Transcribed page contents

((

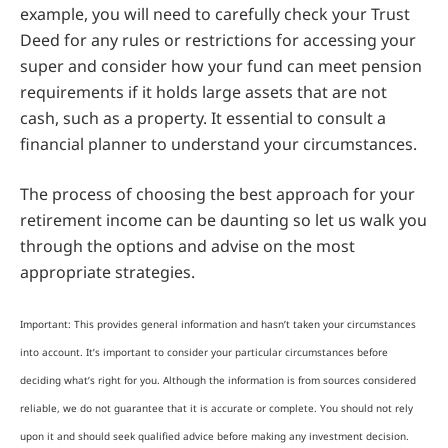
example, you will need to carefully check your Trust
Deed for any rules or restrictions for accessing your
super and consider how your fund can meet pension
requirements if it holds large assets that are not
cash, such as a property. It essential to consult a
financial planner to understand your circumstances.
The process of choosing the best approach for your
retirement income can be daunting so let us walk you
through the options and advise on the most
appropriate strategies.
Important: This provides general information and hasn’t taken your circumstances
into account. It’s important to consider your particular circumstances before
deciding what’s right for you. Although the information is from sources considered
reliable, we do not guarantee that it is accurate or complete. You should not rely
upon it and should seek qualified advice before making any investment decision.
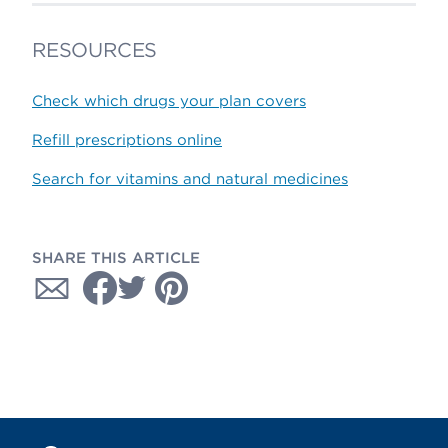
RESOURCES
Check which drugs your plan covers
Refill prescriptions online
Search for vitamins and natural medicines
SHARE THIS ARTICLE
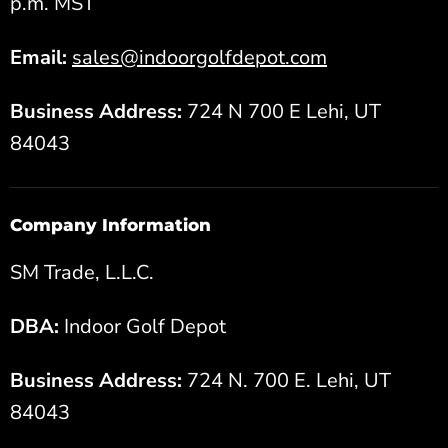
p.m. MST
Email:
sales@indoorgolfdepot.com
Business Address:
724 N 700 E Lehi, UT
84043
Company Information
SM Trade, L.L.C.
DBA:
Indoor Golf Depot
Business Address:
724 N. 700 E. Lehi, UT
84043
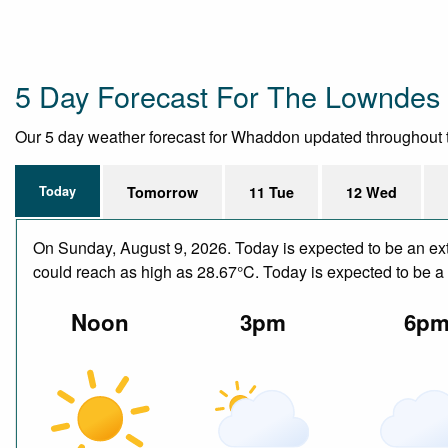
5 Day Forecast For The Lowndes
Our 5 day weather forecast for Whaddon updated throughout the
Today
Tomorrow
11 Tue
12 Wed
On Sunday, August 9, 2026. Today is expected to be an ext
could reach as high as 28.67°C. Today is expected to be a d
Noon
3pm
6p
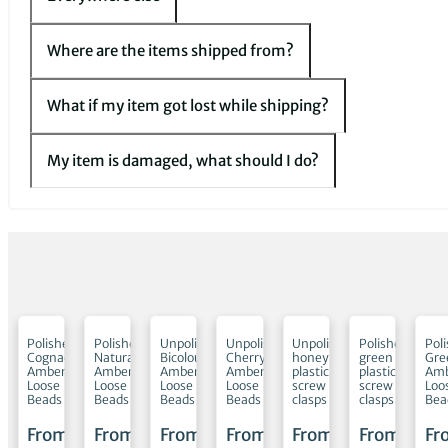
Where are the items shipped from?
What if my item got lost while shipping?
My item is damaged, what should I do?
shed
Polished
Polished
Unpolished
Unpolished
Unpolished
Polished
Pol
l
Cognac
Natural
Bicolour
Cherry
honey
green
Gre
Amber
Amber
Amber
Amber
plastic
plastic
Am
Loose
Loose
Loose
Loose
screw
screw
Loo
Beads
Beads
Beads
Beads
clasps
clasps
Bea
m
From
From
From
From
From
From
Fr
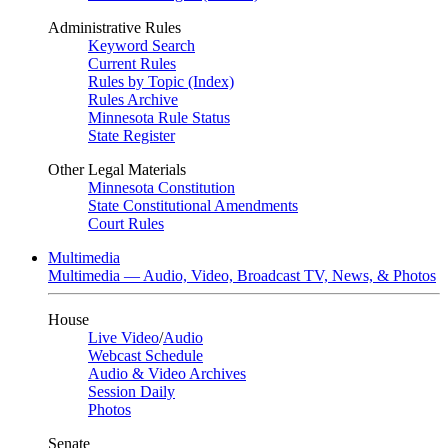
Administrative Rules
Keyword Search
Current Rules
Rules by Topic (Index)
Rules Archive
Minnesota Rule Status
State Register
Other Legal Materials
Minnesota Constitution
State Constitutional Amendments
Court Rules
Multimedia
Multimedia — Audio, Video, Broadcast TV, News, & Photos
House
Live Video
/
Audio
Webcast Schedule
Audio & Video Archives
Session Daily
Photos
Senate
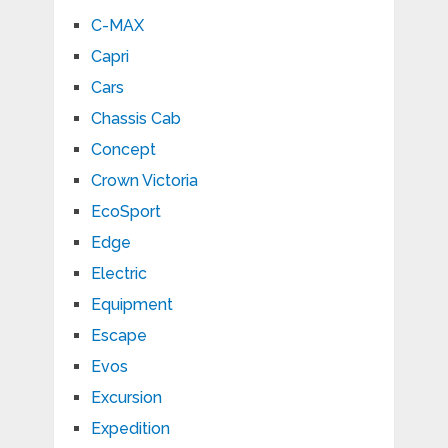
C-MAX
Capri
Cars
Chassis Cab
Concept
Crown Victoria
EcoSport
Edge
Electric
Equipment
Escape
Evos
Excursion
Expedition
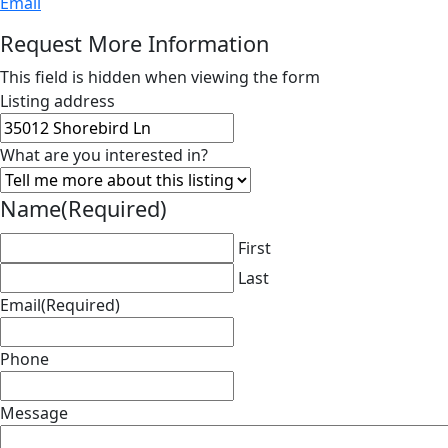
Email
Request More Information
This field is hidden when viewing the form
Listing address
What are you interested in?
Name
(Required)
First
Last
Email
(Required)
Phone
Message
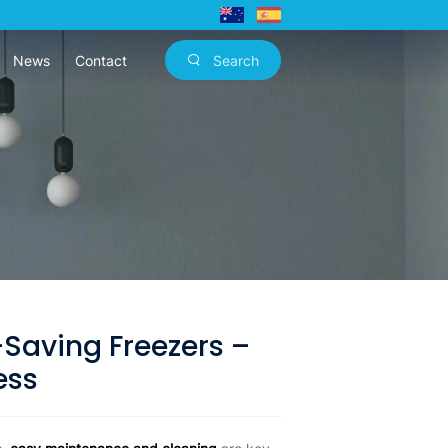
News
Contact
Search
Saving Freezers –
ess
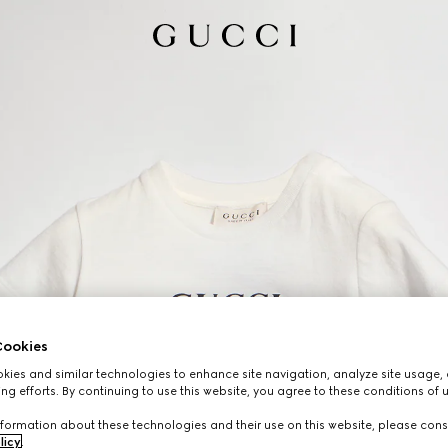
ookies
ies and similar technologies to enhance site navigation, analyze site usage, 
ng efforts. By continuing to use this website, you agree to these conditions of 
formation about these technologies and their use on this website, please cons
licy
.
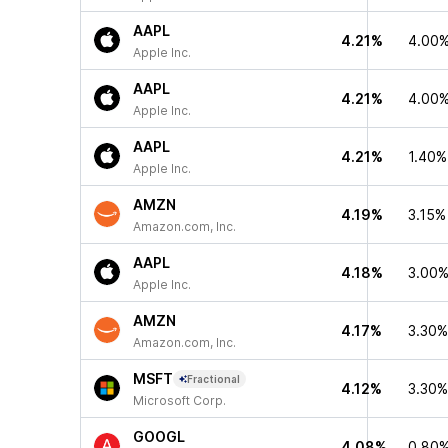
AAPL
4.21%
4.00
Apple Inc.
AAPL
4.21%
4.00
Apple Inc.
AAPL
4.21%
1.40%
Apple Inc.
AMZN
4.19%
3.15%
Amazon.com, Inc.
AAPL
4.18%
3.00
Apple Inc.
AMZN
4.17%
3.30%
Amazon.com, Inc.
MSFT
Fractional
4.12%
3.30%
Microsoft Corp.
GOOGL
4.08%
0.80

))

— EXERCISE AIM —
Provide the number of lines above in which the word "Minnesota" appears, with no further words.

— ANSWER TO THIS PROBLEM —
2